- Theatrical release poster
- Directed by: Ra. Sankaran
- Screenplay by: Karaikudi Narayanan
- Story by: Javar Seetharaman
- Starring: Lakshmi Mohan Sharma Major Sundarrajan
- Cinematography: K. S. Bhaskar Rao
- Edited by: Mani Umanath
- Music by: V. Kumar
- Release date: 1 April 1977;
- Country: India
- Language: Tamil

= Thoondil Meen =

Thoondil Meen is a 1977 Indian Tamil-language thriller film directed by Ra. Sankaran. The film stars Lakshmi, Mohan Sharma and Major Sundarrajan. It was released on 1 April 1977. The film was remade in Hindi as Trishna (1978), in Kannada as Avala Hejje (1981) and in Telugu as Bandhalu Anubandhalu (1982).

== Cast ==
- Lakshmi as Seetha
- Mohan Sharma as Thyagarajan
- Major Sundarrajan as Rangan

== Production ==
Thoondil Meen was directed by Ra. Sankaran based on a story by Javar Seetharaman.

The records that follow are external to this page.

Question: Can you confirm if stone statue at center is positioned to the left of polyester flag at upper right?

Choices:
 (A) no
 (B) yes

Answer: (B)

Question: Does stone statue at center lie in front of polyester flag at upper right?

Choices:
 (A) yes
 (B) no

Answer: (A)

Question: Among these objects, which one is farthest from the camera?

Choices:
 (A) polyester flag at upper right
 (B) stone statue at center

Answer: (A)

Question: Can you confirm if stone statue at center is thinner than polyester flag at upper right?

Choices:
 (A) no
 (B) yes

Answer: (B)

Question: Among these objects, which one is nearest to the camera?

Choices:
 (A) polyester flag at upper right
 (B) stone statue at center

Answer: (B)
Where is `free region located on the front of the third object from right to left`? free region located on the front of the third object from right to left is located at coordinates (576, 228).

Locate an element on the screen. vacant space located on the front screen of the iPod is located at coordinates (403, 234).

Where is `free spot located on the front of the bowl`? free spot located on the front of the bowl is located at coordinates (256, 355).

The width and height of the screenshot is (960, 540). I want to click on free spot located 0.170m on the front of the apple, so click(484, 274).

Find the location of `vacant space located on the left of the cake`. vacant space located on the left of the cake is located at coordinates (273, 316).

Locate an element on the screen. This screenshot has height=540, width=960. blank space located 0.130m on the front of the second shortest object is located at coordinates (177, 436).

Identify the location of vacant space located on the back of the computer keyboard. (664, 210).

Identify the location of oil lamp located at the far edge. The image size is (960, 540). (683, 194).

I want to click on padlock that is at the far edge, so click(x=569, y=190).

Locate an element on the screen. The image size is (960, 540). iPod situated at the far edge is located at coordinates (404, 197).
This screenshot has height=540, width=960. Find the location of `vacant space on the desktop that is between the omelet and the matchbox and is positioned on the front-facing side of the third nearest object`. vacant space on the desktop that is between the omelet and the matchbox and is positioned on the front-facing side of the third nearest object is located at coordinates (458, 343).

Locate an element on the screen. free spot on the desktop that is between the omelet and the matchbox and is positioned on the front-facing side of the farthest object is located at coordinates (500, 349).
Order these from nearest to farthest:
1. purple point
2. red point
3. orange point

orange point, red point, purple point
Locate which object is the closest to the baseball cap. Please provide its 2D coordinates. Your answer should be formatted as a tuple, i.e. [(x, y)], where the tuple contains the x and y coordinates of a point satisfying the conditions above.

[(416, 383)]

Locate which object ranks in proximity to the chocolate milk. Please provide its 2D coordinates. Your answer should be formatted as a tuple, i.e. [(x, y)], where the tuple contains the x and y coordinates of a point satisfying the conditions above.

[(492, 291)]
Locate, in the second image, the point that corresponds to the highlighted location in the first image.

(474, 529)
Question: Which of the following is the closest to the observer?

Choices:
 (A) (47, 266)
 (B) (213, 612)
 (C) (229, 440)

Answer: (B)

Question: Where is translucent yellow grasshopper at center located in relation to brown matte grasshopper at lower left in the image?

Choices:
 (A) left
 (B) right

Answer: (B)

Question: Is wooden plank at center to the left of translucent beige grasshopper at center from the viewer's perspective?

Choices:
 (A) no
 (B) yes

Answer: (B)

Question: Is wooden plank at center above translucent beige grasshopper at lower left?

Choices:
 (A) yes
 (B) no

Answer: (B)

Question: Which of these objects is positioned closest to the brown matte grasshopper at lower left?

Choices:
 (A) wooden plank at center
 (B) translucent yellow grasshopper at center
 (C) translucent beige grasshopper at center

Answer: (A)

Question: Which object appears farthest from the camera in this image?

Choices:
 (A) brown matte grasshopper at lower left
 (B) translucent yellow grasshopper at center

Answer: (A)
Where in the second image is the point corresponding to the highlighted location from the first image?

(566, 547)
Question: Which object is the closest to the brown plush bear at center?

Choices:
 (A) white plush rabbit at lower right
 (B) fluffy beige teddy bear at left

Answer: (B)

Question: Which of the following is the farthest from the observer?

The screenplay and dialogues for the film were written by Karaikudi Narayanan.

== Soundtrack ==
Soundtrack was composed by V. Kumar and lyrics by Vaali.

Track listing
| No. | Title | Singer(s) | Length |
|---|---|---|---|
| 1. | "Vaazhvil" | S. P. Balasubrahmanyam, P. Susheela |  |
| 2. | "Ennidam" | P. Jayachandran, Swarna |  |

== Release and reception ==
Thoondil Meen was released on 1 April 1977. Kanthan of Kalki praised the performances of Lakshmi and Sundarrajan but felt Mohan Sharma's performance as lifeless. The critic also added the film felt too slow after the interval and duets could have been removed to avoid lagging but praised Sankaran's direction and concluded whether or not the fish (meen) got caught by the hook (thoondil), a good story got trapped in Thoondil Meen.

== Remakes ==
The film was remade in Hindi as Trishna (1978), in Kannada as Avala Hejje (1981) and in Telugu as Bandhalu Anubandhalu (1982).